Saya tidak tahu negara mana lagi yang penduduknya, terutama anak-anak mudanya, begitu gigih menginginkan dan memperjuangkan nikah muda selain Indonesia. Bahkan, di media sosial seperti Instagram muncul akun dengan nama @gerakannikahmuda dengan jumlah followers sekitar 18.000.
Pernikahan anak ustad Arifin Ilham, Muhammad Alvin Faiz, yang masih berusia 17 tahun yang digelar baru-baru ini pun dijadikan alat untuk menjustifikasi bahwa berumah tangga di usia muda adalah hal yang berani dan membanggakan. Mungkin lebih membanggakan dari memenangkan emas olimpiade. No, Sir! Anda melanggar Undang-undang tentang Pernikahan!
Dia bahkan sampai secara khusus menulis buku Udah Putusin Aja yang meski kemasannya sangat eye-catching, tapi sayangnya isinya mudah ditebak: putuskan pacarmu kalau dia tidak segera melamarmu. Ustad Felix juga mengadakan tur serta seminar berbayar untuk menyebarkan paham yang dianutnya tentang nikah muda.

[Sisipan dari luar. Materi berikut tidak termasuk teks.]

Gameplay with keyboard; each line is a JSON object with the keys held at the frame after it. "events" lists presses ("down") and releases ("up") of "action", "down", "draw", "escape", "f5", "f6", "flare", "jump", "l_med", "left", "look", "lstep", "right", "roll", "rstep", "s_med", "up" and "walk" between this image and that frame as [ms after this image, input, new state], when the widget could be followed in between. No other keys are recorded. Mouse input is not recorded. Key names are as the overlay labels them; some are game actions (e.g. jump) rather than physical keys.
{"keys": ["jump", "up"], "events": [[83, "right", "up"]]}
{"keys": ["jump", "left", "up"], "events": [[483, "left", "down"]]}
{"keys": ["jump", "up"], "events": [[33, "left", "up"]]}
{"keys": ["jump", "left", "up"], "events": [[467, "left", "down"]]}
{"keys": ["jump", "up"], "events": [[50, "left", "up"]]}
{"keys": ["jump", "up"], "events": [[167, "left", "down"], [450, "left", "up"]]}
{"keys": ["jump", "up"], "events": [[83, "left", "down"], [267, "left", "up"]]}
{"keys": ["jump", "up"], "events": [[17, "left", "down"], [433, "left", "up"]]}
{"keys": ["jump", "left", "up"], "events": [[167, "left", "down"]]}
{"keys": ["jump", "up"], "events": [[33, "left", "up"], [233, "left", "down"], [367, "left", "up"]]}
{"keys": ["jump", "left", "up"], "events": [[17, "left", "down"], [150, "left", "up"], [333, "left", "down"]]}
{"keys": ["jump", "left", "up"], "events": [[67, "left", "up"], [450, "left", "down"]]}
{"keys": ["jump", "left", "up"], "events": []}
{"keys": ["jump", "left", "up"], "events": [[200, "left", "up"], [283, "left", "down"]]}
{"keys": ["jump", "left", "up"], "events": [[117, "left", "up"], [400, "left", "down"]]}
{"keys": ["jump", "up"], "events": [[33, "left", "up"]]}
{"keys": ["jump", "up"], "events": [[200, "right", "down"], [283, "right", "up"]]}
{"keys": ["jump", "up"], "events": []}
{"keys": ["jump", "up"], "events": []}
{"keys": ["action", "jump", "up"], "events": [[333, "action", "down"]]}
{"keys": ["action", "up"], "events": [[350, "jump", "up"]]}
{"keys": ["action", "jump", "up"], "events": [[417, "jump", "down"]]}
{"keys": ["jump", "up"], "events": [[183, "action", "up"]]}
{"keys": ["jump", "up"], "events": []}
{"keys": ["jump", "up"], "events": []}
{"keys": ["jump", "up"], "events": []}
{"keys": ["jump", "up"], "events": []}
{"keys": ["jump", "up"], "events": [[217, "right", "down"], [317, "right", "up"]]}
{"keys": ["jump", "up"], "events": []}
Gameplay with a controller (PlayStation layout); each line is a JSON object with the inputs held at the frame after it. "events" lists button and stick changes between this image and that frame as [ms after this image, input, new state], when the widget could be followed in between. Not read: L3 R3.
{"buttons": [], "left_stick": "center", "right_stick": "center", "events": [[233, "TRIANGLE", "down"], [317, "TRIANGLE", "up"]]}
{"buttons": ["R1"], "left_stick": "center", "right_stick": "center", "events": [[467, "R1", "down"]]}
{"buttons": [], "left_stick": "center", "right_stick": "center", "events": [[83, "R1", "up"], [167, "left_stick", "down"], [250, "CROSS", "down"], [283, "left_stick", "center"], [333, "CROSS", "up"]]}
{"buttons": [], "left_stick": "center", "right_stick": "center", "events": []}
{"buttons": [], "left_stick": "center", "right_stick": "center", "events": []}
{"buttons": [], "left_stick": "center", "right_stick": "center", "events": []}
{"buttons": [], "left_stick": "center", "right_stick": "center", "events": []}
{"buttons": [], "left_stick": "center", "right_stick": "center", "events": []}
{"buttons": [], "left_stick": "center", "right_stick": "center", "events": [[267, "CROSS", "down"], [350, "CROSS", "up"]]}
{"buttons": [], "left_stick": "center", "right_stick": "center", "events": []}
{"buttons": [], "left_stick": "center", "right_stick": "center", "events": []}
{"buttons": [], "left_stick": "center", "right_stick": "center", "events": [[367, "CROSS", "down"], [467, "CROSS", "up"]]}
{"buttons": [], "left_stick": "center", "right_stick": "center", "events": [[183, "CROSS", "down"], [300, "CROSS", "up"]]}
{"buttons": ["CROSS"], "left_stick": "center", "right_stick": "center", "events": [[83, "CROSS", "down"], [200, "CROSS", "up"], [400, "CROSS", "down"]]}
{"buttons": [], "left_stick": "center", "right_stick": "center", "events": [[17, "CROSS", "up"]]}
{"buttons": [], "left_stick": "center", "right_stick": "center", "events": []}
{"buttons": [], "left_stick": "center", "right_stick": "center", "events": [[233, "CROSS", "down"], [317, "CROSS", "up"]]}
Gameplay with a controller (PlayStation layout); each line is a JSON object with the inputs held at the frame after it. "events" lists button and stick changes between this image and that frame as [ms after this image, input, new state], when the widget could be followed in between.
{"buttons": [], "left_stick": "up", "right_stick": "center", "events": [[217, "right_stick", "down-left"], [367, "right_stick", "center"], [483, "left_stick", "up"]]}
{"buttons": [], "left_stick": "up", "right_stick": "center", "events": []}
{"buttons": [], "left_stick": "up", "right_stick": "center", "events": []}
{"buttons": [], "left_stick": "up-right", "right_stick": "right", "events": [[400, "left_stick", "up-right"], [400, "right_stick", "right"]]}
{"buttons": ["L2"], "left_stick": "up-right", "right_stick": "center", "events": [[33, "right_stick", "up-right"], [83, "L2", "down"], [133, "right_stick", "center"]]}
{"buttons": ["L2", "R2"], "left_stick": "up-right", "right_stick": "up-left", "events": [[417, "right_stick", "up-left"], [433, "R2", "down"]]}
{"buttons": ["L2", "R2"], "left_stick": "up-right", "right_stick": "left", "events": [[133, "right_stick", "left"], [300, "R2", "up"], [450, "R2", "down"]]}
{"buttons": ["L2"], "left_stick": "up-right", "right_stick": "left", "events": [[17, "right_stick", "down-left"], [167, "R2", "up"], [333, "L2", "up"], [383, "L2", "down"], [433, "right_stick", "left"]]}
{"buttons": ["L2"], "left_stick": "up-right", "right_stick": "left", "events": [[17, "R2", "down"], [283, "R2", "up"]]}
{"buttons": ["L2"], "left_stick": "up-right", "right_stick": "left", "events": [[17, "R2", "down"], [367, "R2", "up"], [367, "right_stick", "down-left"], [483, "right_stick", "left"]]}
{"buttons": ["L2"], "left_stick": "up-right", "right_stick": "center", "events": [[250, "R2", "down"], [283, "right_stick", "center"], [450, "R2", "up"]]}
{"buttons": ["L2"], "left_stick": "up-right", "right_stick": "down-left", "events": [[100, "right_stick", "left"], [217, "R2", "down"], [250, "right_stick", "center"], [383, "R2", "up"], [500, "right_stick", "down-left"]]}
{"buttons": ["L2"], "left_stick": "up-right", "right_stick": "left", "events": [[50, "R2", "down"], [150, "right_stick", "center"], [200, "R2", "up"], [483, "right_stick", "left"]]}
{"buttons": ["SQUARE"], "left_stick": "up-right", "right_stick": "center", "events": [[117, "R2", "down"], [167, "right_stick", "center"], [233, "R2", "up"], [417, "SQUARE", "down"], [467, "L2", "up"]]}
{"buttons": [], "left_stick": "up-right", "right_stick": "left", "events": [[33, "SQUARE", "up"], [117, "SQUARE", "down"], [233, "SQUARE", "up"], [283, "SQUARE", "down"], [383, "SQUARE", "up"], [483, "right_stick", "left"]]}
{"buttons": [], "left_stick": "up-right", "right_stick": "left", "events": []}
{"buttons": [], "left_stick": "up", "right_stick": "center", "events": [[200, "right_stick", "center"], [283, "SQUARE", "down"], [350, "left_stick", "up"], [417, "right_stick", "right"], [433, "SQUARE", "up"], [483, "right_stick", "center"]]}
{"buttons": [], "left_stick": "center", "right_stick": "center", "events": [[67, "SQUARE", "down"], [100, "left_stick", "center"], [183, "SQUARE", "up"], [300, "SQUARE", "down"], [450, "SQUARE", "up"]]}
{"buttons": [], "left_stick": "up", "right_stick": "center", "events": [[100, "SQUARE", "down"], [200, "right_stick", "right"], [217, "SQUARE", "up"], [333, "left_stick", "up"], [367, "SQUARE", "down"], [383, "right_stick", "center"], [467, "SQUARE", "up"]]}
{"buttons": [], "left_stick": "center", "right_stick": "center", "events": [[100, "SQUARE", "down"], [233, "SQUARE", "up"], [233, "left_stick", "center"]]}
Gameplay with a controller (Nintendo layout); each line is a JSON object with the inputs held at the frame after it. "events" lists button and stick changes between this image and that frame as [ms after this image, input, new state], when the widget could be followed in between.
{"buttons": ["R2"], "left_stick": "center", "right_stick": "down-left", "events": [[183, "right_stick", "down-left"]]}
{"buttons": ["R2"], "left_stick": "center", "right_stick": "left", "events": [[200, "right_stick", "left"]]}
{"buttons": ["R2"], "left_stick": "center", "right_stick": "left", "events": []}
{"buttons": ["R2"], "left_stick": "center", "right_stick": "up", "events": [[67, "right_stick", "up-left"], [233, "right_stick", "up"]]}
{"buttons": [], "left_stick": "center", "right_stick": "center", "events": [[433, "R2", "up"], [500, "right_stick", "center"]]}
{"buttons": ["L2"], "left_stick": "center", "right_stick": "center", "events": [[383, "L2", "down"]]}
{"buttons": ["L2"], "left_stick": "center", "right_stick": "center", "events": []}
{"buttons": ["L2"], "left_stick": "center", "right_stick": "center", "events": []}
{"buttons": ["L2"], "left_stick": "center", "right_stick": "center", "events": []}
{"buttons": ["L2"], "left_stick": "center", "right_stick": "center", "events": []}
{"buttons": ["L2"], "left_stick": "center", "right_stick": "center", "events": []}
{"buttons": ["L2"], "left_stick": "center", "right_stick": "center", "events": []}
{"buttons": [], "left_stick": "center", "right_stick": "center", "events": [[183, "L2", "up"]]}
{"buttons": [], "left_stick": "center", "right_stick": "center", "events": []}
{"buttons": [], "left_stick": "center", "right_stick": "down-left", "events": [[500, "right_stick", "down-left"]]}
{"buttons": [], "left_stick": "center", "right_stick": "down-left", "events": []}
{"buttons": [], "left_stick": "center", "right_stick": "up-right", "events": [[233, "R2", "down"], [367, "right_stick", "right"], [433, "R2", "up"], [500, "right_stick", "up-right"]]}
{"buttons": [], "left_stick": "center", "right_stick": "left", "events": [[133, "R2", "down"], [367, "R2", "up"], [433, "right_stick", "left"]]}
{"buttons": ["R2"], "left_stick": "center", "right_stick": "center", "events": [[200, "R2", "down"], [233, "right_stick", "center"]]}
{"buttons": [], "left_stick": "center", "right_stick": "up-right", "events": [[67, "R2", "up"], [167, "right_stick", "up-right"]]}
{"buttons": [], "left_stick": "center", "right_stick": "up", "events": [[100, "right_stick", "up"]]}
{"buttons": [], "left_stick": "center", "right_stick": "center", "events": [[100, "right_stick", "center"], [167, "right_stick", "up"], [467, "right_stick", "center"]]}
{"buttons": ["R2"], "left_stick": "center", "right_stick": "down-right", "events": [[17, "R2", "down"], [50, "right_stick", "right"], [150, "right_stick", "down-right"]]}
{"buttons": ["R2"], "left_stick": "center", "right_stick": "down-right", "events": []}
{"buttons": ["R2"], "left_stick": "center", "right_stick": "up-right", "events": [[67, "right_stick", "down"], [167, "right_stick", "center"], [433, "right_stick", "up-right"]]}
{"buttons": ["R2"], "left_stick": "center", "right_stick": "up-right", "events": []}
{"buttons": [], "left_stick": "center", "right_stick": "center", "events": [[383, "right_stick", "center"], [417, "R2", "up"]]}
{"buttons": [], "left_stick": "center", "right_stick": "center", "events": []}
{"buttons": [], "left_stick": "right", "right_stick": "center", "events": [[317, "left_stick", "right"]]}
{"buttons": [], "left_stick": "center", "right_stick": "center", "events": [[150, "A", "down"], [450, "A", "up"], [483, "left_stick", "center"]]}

Melihat dari media sosial mereka, baik peminat buku Udah Putusin Aja dan Indonesia Tanpa Pacaran maupun seminar-seminar mereka juga terbilang cukup banyak. Para “aktivis” nikah muda ini memang gencar membombardir followers mereka dengan dalil-dalil seperti pacaran adalah zina dan zina adalah dosa besar. Kesimpulannya: menikahlah untuk menghindari zina.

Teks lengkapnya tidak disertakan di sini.